The latent space given in the figure below was computed from a specific image, where 3 over 4 annotators provided a segmentation
The part of the latent space included in the \(\sigma=1\) circle indicates the most probable generated masks. This region clearly shows that the algorithm has taken into account the occurrence of the images segmented by the experts: there is more chance to generate a segmentation mask than an empty image.
From this figure, one can see that the \(z_0\) component encodes lesion size including a transition to complete lesion absence, while the \(z_1\) component encodes shape variations.
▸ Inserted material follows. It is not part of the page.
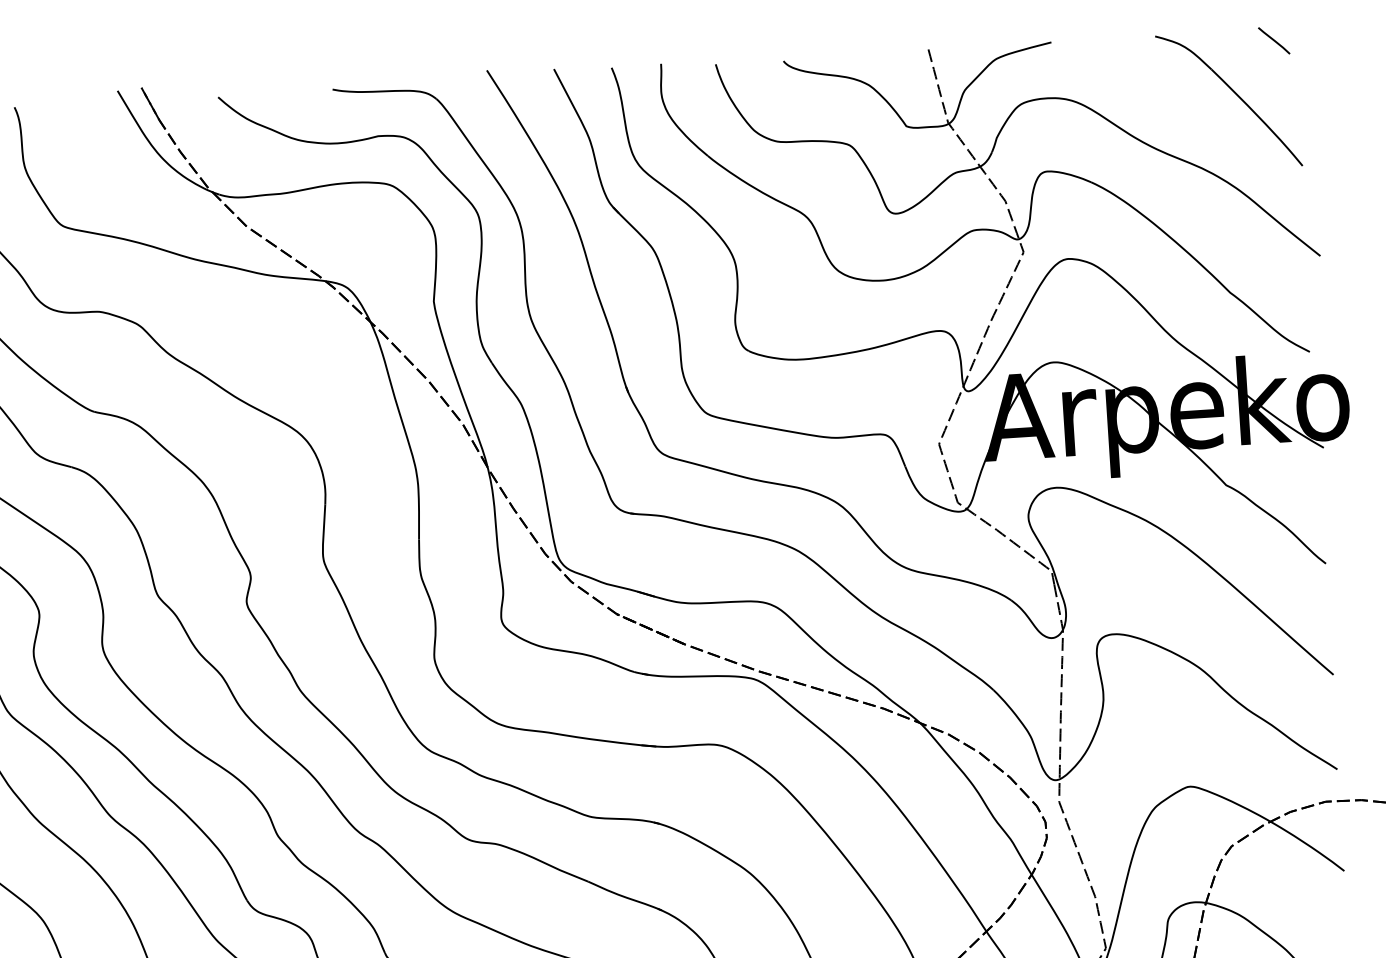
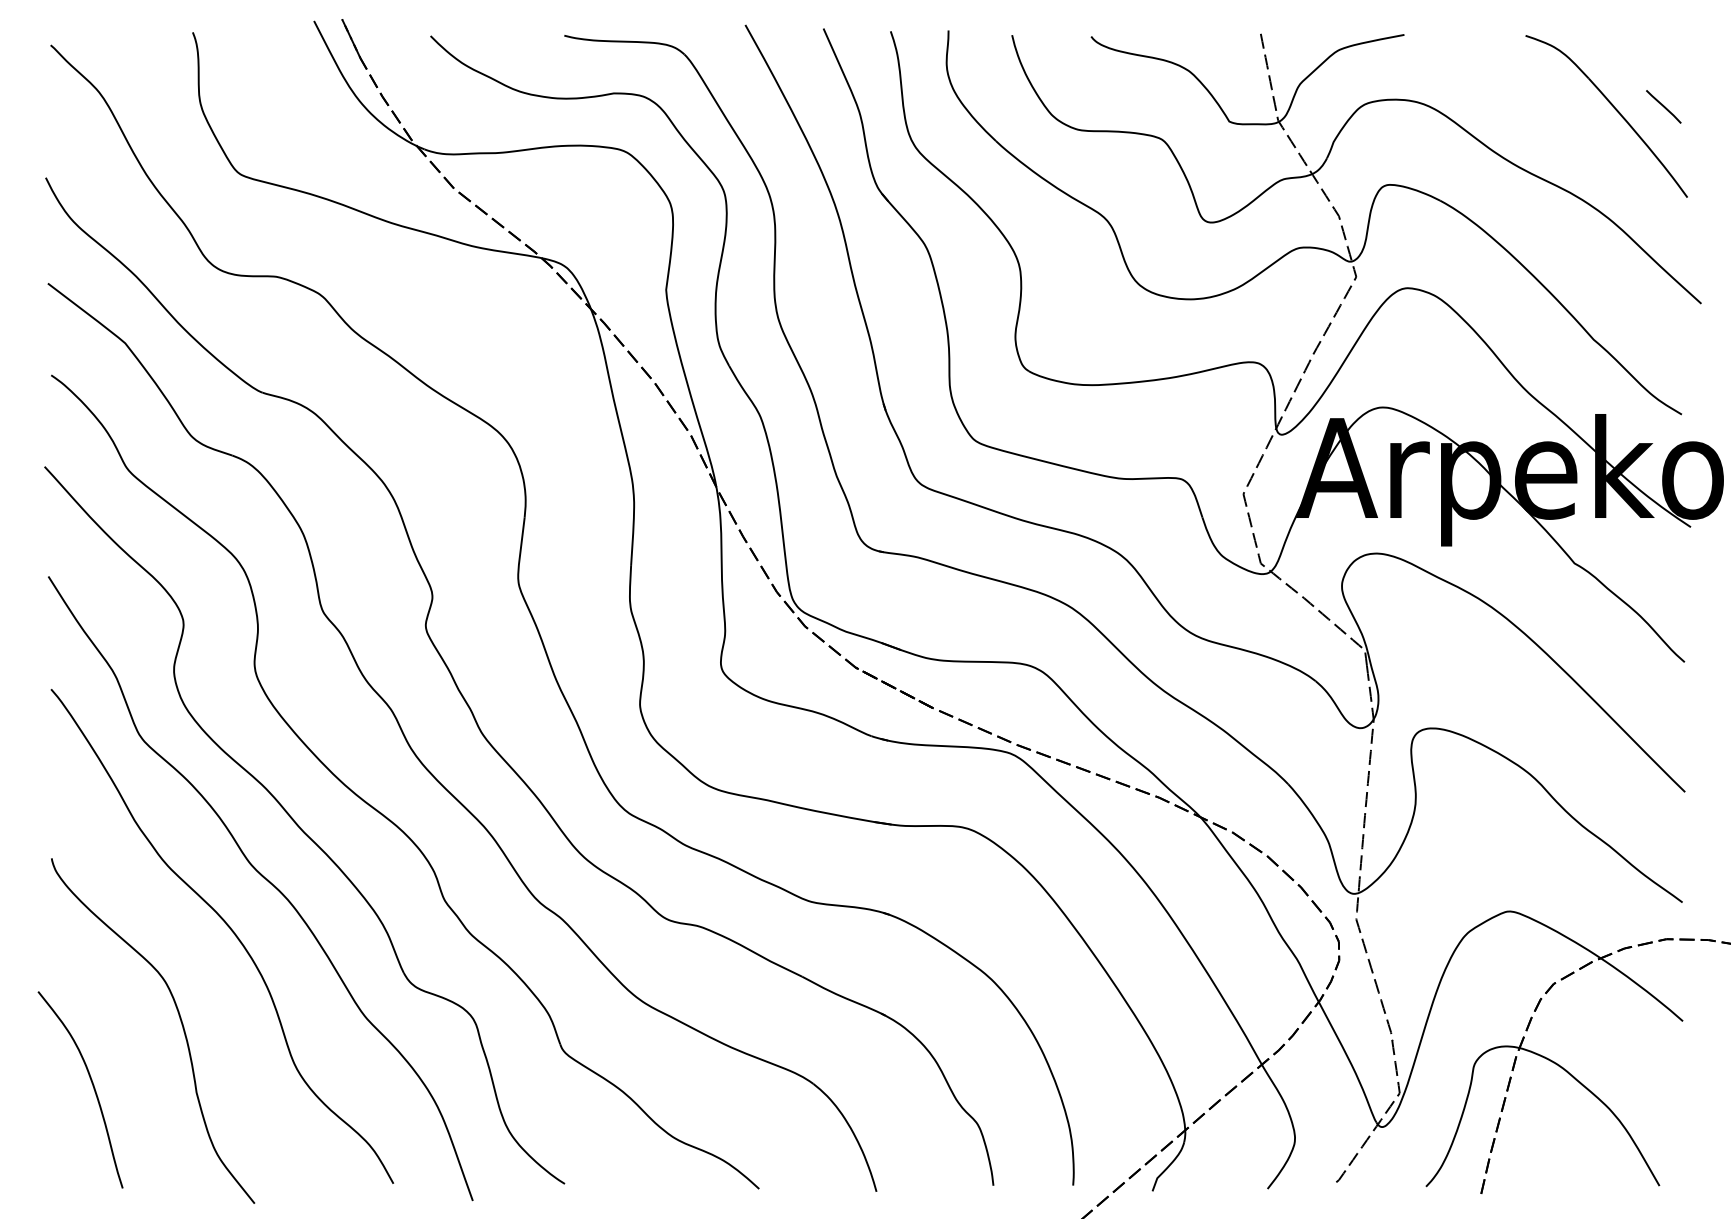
line: (1273, 40) -> (1663, 106), moved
Some examples and needs for improvement

The figure below shows some examples of segmentations generated from the proposed method. From this figure, it can be seen that:

(good point) the global shapes drawn by the experts are well respected in the generated segmentations.
(bad point) cases with absence of lesion can be generated even if all the experts have proposed a segmentation mask for the same lesion.

Conclusions

The authors of this paper have proposed a mixing of U-Net and conditional VAE to design a generative network that learns the variability of hand-drawn shapes by several experts.
Even if the fomalism provides interesting results, there is room for improvement in results.
The same authors have proposed an improved version of this formalism called hierarchical probabilistic U-Net. This method will be studied in a future post!